Quand la douleur perdure malgré les traitements et que la paralysie devient de plus en plus invalidante, notamment dans le cas d'une sciatique ou de faiblesses musculaires et perte de sensibilité importantes, la chirurgie s'avère nécessaire.

L'objectif du chirurgien est de décomprimer le nerf en supprimant la hernie. Il existe deux techniques : la classique et la micro-chirurgie : 
 Classiquement, l'opération se déroule sous anesthésie générale et dure environ 1h30. Le chirurgien incise la peau de manière à pouvoir accéder au disque hernié. Après avoir décollé le muscle et ouvert la vertèbre, il retire la hernie et libère le nerf. Généralement, cette opération nécessite 2 ou 3 jours d'hospitalisation et du temps pour la convalescence. Cette dernière dure un mois et exige de ne faire aucun effort. Puis, la rééducation peut commencer. Elle a pour objectif de renforcer la musculature abdominale et lombaire mais également d'apprendre au patient les bons gestes pour correctement positionner son dos et le remuscler.  Le patient pourra ensuite petit à petit reprendre ses activités, toujours avec précaution.

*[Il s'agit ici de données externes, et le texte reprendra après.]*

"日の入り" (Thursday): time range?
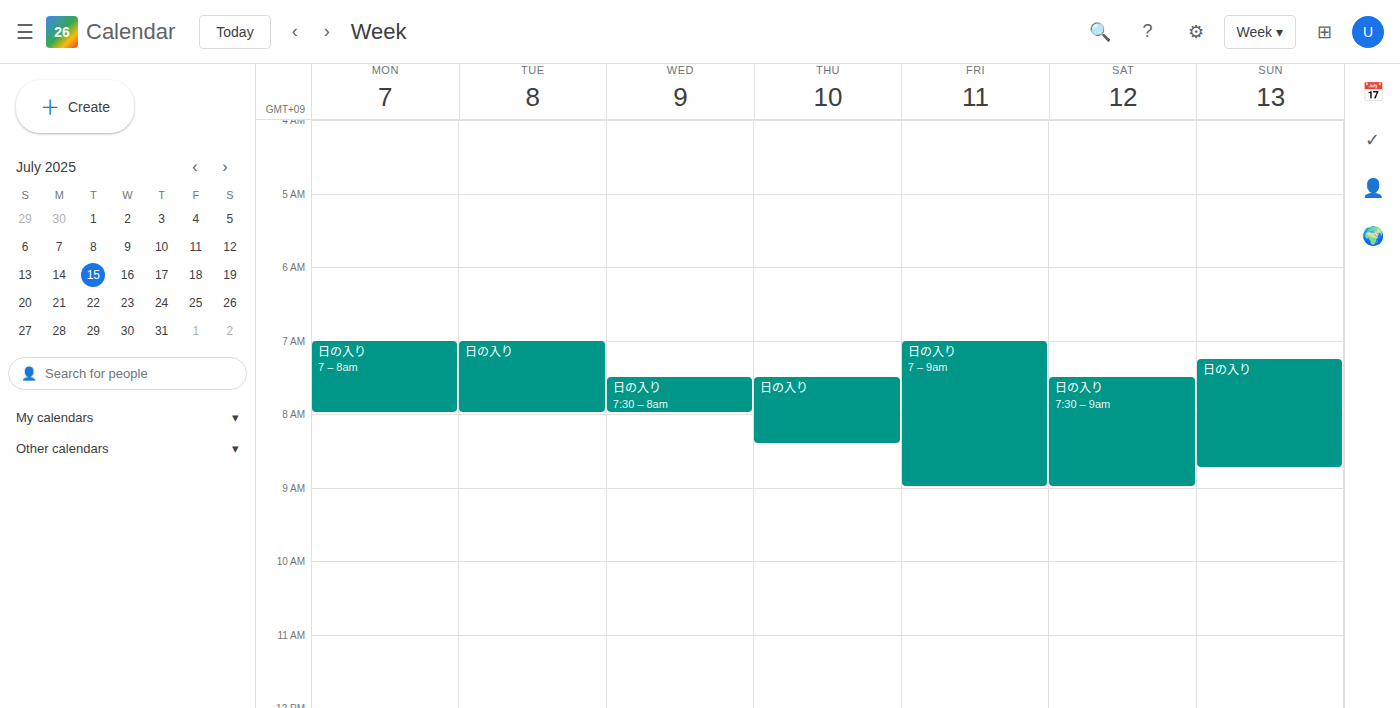
7:30 AM to 8:25 AM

 Les techniques modernes de micro-chirurgie permettent une opération ne nécessitant pas d'anesthésie générale et durant moins longtemps (environ 20 minutes), donc avec des suites post-opératoires plus douces pour le patient. Ainsi, le chirurgien procède à une anesthésie locale. A l'aide d'une radiographie, il repère précisément le disque hernié. Ensuite, le principe est relativement le même que dans le cas de l'opération classique, c'est-à-dire qu'il doit passer sous le muscle et entre les vertèbres pour retirer la hernie sauf qu'il utilise ici de tous petits appareils qu'il guide à l'aide d'un microscope. Certains neurochirurgiens posent une prothèse entre les deux vertèbres afin de soulager le disque.

N'hésitez pas à poser toutes les questions qui vous turlupinent quant à l'opération et la technique utilisée. Ce qui peut être valable pour un patient ne le sera peut-être pas pour vous. Il faut donc en discuter en détail avec son chirurgien et son médecin.